I'm trying to do a leave-one-out cross-validation on a relatively small dataset (n = 22, p = 17) on a linear regression made from the LARS algorithm. Essentially I need to create n matrices of standardized data (each column consists of entries centered by the mean and standardized by the SD of the column).
I've never used lists before, but would be open to making lists as long as columns of the different matrices can be manipulated/standardized.
Here's what I tried in R:
for (i in 1:n)
{
x.standardized.i <- matrix(data = NA, nrow = (n-1), ncol = p) #creates n matrices, all n-1 x p
for (j in 1:p)
{
x.standardized.i[,j] <- ((x[-i,j]-mean(x[-i,j]))/sd(x[-i,j])) #and standardizes the p variables with the ith row missing in each n matrix (i increments from 1 to n)
}
}
I'm not sure if I can share the data, since it's related to grades from a class, but when I run the code it goes through the loop and stops by assigning a standardized matrix with the last row missing as x.standardized.i.

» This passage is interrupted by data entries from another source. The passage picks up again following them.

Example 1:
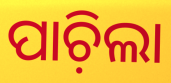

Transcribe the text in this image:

ପାଚ଼ିଲା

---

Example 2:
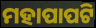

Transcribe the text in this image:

ମହାପାପଟି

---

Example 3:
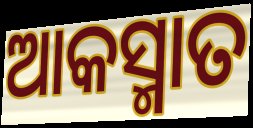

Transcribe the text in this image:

ଆକସ୍ମାତ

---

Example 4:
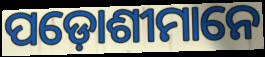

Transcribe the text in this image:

ପଡ଼ୋଶୀମାନେ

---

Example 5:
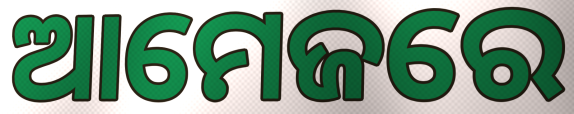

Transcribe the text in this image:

ଆମେଜରେ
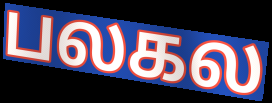
பலகல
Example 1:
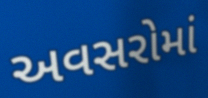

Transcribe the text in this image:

અવસરોમાં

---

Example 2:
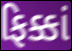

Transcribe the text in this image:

ફિક્કાં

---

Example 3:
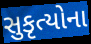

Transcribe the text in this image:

સુકૃત્યોના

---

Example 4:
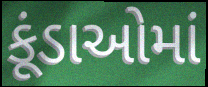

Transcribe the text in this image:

કૂંડાઓમાં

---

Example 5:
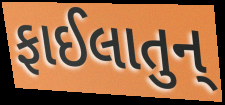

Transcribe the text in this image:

ફાઈલાતુન્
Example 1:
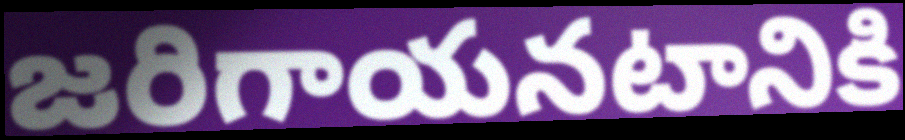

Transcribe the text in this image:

జరిగాయనటానికి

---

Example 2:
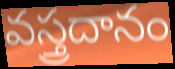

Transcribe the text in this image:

వస్త్రదానం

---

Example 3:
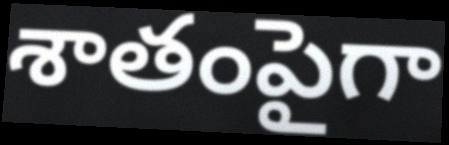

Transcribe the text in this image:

శాతంపైగా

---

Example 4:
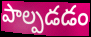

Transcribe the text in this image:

పాల్పడడం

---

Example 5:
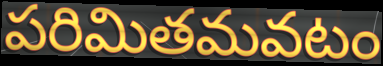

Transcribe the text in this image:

పరిమితమవటం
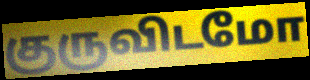
குருவிடமோ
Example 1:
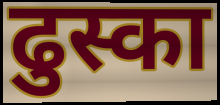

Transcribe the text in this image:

ढुस्का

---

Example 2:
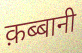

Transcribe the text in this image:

क़ब्बानी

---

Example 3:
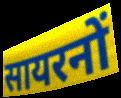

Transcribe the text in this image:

सायरनों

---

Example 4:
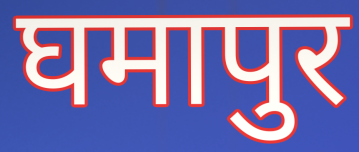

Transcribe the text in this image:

घमापुर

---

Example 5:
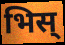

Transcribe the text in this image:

भिस्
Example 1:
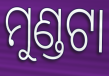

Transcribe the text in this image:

ମୁଣ୍ଡଟା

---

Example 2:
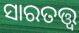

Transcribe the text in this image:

ସାରତତ୍ତ୍ଵ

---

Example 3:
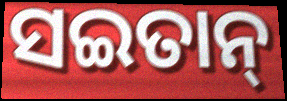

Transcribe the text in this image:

ସଇତାନ୍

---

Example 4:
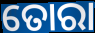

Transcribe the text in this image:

ତୋରା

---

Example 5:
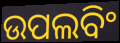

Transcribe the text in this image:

ଉପଲବିଂ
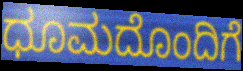
ಧೂಮದೊಂದಿಗೆ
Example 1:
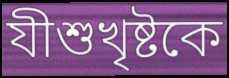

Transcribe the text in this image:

যীশুখৃষ্টকে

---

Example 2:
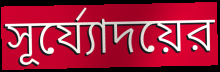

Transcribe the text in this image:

You can do this quite simply with sapply and scale:
# Create dummy data
m <- matrix(runif(200), ncol=10)
# Leave each row out in turn, and scale each column
A <- sapply(seq_len(nrow(m)), function(i) scale(m[-i, ]), simplify='array')

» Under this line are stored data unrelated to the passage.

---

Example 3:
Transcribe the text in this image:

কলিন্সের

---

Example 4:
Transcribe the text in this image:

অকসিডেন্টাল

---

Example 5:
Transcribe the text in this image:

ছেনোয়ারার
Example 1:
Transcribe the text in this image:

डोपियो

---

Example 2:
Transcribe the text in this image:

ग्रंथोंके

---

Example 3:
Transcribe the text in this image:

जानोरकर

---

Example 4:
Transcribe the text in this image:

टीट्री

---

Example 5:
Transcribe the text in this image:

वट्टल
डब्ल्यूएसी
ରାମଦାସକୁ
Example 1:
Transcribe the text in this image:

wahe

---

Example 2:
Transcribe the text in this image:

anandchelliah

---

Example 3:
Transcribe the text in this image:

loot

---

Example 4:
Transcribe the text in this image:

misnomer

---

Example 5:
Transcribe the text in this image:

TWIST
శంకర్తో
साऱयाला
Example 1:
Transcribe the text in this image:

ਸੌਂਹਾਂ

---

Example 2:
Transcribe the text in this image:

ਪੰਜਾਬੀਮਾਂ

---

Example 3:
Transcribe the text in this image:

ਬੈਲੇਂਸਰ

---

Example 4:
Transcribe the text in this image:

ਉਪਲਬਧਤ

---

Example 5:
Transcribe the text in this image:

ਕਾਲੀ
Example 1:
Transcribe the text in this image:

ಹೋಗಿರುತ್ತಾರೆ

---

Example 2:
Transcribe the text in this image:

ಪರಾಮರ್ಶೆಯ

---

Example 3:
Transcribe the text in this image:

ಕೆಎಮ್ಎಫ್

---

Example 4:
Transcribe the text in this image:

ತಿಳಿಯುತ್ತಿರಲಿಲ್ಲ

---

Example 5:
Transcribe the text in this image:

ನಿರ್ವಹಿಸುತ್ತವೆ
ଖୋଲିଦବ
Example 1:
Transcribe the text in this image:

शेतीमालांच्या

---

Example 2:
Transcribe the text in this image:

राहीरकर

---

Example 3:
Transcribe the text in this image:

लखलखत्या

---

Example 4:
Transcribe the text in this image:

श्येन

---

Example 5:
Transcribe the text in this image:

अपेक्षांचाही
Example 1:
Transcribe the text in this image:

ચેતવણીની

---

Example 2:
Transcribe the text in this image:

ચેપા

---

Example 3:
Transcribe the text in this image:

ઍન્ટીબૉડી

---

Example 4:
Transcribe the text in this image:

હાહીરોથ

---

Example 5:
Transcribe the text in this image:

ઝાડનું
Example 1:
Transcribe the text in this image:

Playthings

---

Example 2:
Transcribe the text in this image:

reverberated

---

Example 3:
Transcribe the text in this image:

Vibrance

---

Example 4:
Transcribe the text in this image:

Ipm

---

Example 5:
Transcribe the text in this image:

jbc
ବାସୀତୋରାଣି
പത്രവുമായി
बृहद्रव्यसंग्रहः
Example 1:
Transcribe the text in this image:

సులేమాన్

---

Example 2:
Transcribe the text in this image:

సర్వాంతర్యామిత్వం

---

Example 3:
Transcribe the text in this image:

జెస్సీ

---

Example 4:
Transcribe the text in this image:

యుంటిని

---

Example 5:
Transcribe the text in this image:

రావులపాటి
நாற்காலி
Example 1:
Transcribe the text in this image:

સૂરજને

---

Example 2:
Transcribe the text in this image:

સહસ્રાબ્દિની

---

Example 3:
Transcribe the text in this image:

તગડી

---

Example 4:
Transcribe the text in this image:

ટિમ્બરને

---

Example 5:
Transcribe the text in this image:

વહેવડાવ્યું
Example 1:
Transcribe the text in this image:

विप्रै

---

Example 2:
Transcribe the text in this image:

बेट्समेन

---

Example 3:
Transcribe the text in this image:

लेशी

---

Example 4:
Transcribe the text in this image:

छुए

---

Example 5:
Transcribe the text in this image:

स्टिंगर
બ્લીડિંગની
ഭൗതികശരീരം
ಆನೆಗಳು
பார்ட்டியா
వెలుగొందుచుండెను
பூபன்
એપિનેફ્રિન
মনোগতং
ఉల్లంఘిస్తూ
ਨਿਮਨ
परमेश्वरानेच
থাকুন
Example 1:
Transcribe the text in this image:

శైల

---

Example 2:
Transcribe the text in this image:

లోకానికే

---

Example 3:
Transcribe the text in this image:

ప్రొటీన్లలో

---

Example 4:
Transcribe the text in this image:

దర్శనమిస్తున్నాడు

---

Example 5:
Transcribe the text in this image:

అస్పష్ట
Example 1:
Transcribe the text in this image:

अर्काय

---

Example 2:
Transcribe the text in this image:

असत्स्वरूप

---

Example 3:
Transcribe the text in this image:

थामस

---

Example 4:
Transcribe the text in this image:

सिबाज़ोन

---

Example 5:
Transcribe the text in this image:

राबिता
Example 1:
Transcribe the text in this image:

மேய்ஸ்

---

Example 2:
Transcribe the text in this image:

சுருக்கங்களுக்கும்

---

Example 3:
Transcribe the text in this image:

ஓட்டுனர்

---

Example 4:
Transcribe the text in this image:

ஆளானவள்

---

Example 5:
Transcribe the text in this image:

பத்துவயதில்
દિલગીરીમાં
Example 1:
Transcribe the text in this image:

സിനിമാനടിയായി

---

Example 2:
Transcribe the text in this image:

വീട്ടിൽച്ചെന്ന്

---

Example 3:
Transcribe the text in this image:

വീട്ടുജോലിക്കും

By default, scale centres each column on its mean, and divides by its sd.
For the example above, you'll end up with an array with 19 rows, 10 columns and 20 slices.
To access particular slices (i.e. cross-validation training folds), you can subset like this:
A[,, 1] # all rows, all cols, first slice
A[,, 10] # all rows, all cols, tenth slice
To confirm that columns are centred on their mean and standardised by one sd:
apply(A, c(2, 3), mean)
apply(A, c(2, 3), sd)